• TO-DO ITEM: From the entries below, copy exactly the lines from the one that contains "###### Adequacy determined by Minister" through the one that contains "###### Fees for risk exposure", both included, and only those.

□ □ □ □ □

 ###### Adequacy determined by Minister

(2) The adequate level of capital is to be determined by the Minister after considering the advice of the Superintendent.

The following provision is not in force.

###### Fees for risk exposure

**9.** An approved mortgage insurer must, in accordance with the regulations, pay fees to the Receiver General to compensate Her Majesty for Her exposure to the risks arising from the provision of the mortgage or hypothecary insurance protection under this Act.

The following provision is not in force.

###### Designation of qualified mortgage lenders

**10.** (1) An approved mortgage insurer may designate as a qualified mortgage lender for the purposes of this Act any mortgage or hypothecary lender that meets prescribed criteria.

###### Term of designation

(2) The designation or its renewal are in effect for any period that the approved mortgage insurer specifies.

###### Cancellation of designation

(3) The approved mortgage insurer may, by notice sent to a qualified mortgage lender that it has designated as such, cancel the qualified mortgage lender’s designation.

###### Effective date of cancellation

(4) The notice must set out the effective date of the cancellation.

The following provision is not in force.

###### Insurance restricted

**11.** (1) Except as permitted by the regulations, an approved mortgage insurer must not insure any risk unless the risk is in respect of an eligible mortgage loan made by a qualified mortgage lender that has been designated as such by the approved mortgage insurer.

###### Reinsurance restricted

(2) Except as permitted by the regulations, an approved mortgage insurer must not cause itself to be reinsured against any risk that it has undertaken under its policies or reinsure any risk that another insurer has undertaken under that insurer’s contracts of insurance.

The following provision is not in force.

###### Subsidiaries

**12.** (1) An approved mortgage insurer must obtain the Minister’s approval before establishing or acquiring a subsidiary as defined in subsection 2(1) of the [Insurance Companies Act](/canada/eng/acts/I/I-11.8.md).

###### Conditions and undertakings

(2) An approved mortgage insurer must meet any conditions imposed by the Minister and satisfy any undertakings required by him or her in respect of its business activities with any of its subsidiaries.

□ □ □ □ □

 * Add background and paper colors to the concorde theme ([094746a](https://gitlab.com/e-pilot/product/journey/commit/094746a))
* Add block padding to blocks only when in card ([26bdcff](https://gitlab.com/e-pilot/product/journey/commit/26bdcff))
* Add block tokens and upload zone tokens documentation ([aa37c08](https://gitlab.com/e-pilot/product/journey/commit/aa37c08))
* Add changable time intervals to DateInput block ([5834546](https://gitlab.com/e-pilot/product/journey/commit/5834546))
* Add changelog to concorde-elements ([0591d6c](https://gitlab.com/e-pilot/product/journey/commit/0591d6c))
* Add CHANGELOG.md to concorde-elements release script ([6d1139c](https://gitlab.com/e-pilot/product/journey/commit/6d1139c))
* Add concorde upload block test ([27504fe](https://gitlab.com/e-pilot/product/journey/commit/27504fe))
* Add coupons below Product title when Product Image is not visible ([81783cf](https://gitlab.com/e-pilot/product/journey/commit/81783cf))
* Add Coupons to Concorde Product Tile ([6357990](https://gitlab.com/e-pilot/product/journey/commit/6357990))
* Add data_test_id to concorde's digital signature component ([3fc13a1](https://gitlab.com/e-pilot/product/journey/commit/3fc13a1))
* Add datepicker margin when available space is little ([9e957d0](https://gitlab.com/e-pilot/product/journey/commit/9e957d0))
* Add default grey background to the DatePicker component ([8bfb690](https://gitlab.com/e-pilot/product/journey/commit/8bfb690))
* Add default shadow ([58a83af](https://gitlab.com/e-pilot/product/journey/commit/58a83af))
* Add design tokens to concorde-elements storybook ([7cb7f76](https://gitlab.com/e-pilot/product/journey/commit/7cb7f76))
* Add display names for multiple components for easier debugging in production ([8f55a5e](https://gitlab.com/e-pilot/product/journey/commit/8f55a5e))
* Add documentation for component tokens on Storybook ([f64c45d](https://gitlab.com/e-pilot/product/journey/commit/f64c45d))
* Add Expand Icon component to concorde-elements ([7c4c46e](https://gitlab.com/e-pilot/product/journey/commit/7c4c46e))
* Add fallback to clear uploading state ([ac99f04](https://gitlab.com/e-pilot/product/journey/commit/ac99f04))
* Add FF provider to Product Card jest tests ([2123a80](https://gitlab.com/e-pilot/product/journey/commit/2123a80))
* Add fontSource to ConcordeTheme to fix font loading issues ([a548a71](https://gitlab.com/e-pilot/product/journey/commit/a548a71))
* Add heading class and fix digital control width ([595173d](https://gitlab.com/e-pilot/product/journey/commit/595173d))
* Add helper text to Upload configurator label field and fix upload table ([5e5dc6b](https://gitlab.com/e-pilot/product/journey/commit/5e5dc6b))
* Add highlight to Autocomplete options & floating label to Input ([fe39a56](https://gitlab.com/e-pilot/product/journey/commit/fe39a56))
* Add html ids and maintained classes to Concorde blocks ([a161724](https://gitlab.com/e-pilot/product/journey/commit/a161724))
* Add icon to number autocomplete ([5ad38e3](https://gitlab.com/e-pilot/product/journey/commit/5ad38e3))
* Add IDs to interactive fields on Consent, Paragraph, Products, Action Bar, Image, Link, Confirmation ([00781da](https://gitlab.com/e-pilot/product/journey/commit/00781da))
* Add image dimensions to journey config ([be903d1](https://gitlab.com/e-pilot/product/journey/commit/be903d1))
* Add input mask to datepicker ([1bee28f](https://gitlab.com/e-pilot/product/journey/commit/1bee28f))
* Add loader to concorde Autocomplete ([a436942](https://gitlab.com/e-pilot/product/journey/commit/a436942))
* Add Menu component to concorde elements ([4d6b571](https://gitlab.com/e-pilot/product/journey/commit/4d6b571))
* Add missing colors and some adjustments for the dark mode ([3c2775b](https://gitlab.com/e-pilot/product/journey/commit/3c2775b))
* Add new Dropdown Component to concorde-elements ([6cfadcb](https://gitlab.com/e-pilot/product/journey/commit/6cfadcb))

□ □ □ □ □

• WRITTEN RESPONSE:
 ###### Adequacy determined by Minister

(2) The adequate level of capital is to be determined by the Minister after considering the advice of the Superintendent.

The following provision is not in force.

###### Fees for risk exposure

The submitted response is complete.